DESCRIPTION OF THE TASK: Write the next part of the issue report about Dask memory use climbing from run to run, starting right after its final sentence.

EXCERPT PROVIDED:
============================================================
Doing this, I observed the following pattern of memory usage:

  • cluster startup: 101.7 MB
  • after run 1: 2.45 GB
  • after run 2: 2.87 GB
  • after run 3: 3.05 GB

The peak memory usage I observed while running the example code was around 10GB, so around 3GB being leaked seems noteworthy.

Anything else we need to know?

I originally started investigating this today because I was running a workload with prefect's DaskExecutor and noticed that each run had less memory available to it than the previous one. After coming up with the reproducible example in this issue, I've convinced myself that the problem I saw has nothing to do with how prefect does its Dask stuff.
============================================================
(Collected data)
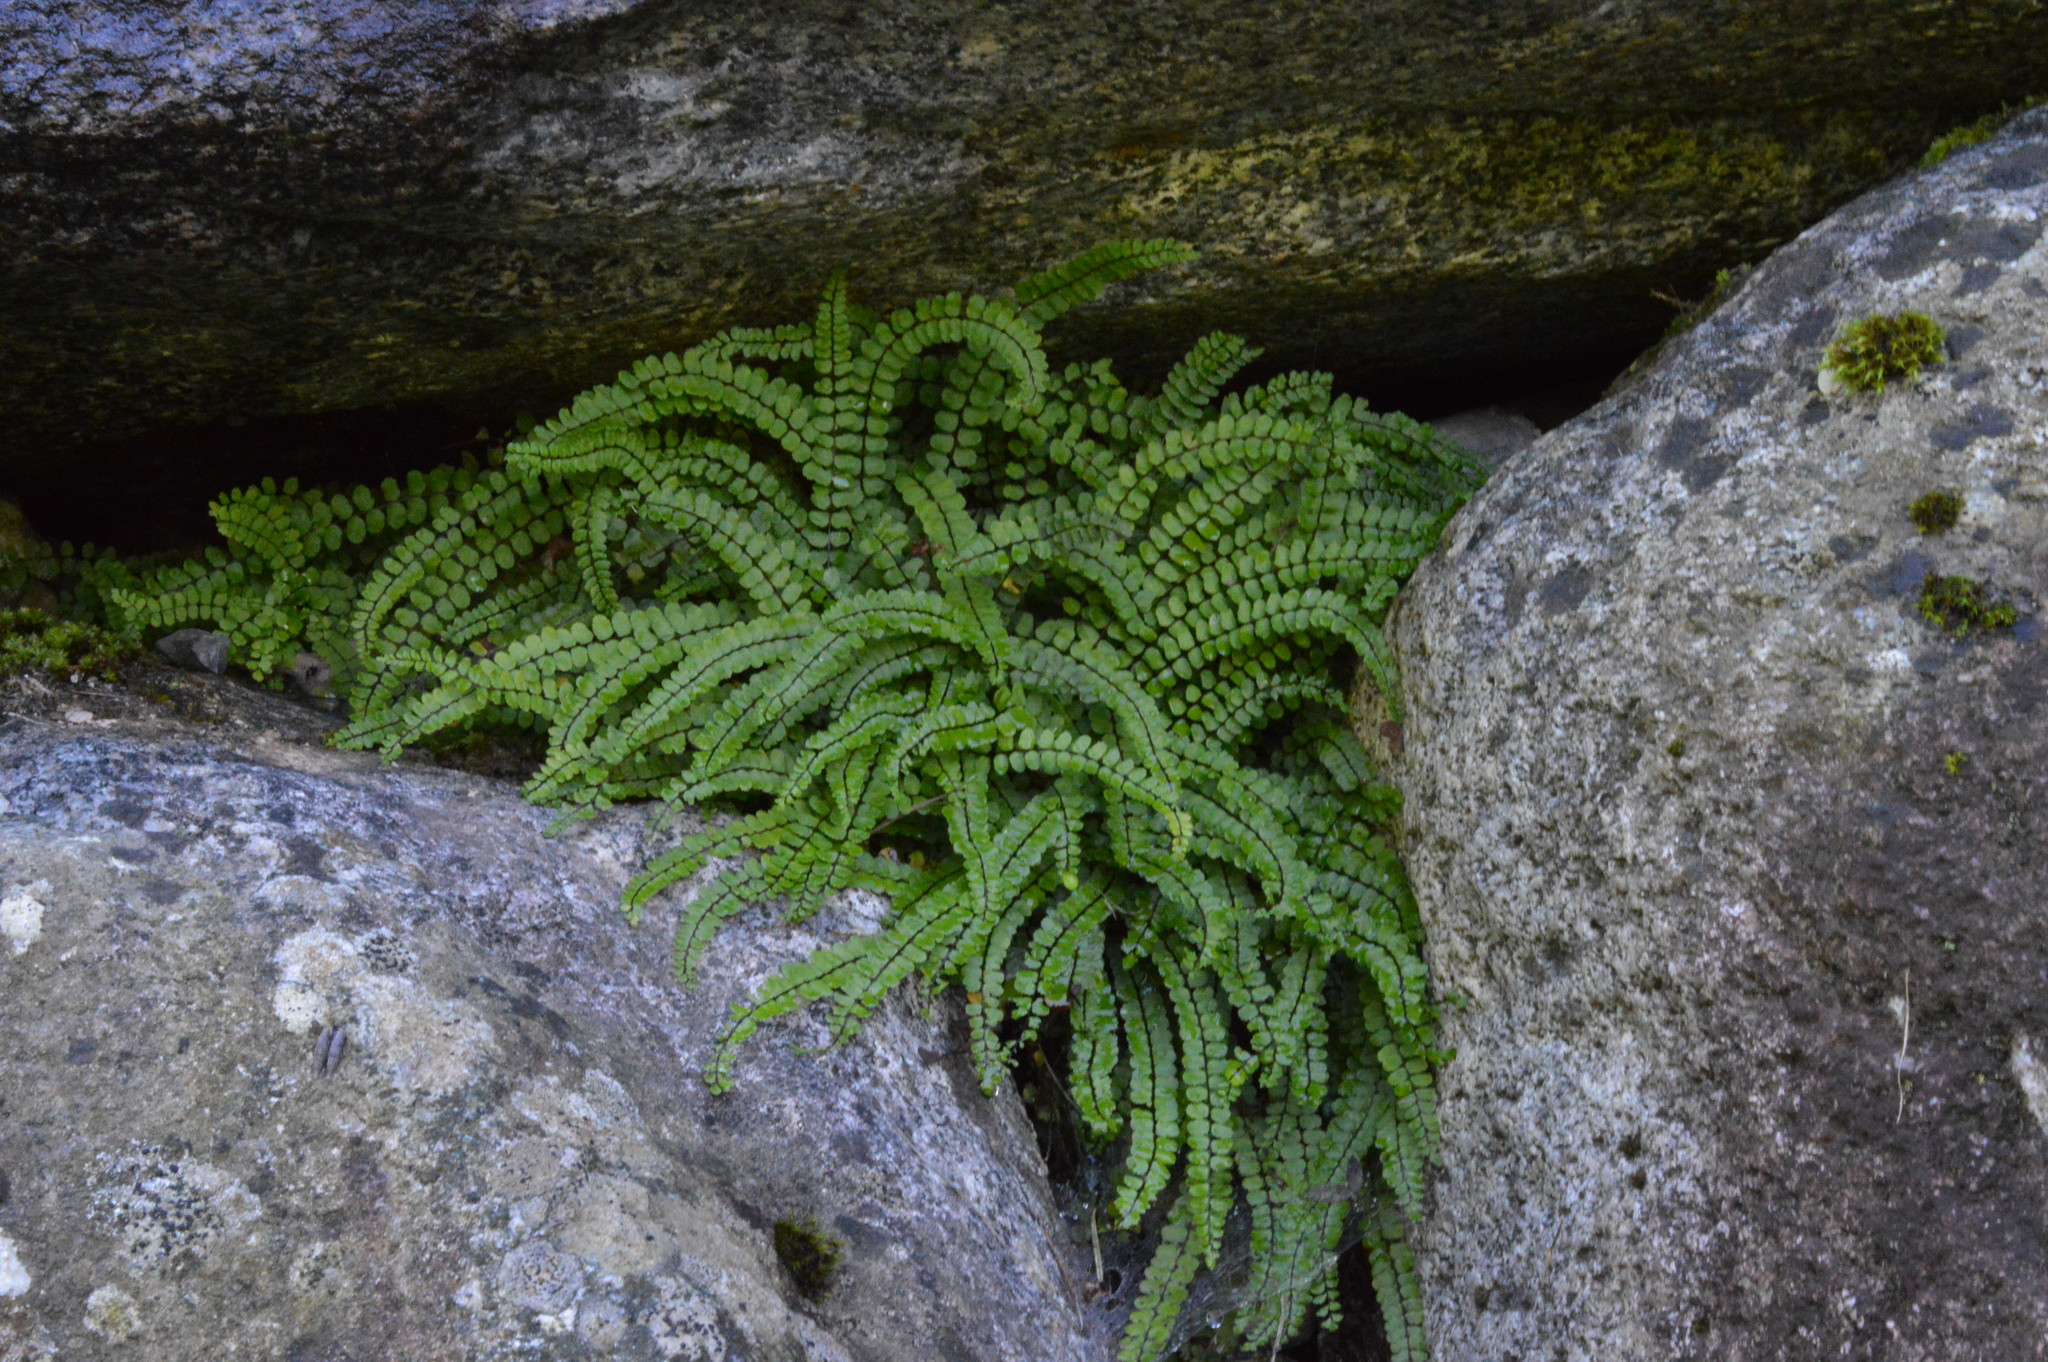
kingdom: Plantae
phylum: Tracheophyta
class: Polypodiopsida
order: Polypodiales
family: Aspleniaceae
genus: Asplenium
============================================================
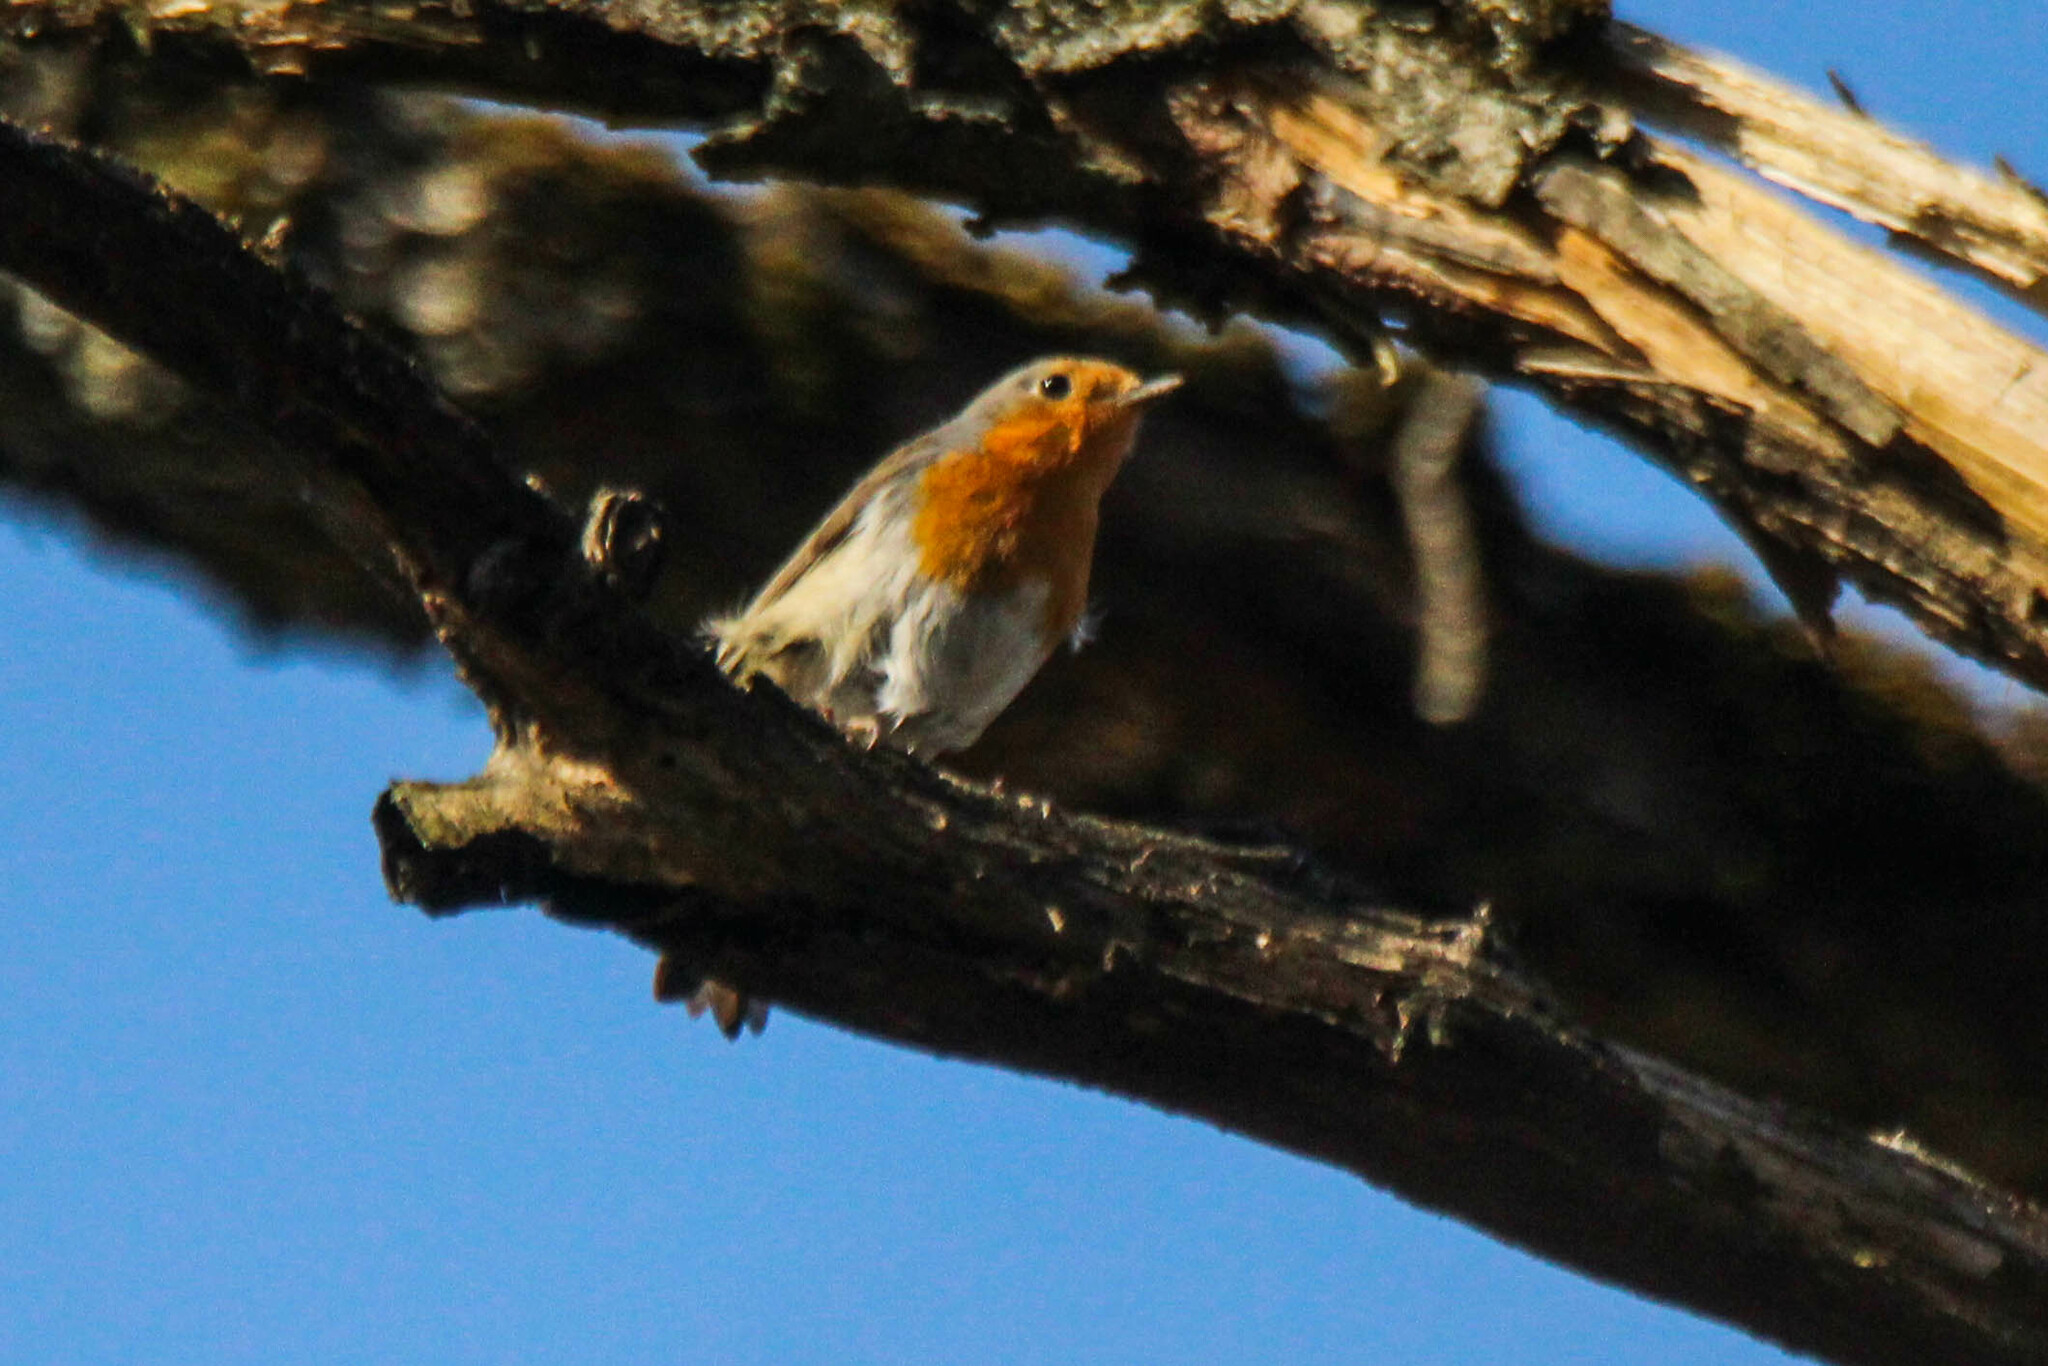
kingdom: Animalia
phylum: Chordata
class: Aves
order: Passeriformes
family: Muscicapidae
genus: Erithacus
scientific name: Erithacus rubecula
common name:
============================================================
EXPECTED ANSWER:
I did try to do my due diligence looking for other reports of this issue. There are many similar ones, but I didn't see any that involved s3fs (which mine indirectly does because it uses DataFrame.read_csv()) or which use DataFrame.persist(). Related issues that I found:

I did also consult "Managing Memory" from the Dask docs and found that VERY helpful!

Environment:

See the env.yml I provided above for the client environment. The scheduler + workers in my example ran in containers using the daskdev/dask:2.30.0 docker image.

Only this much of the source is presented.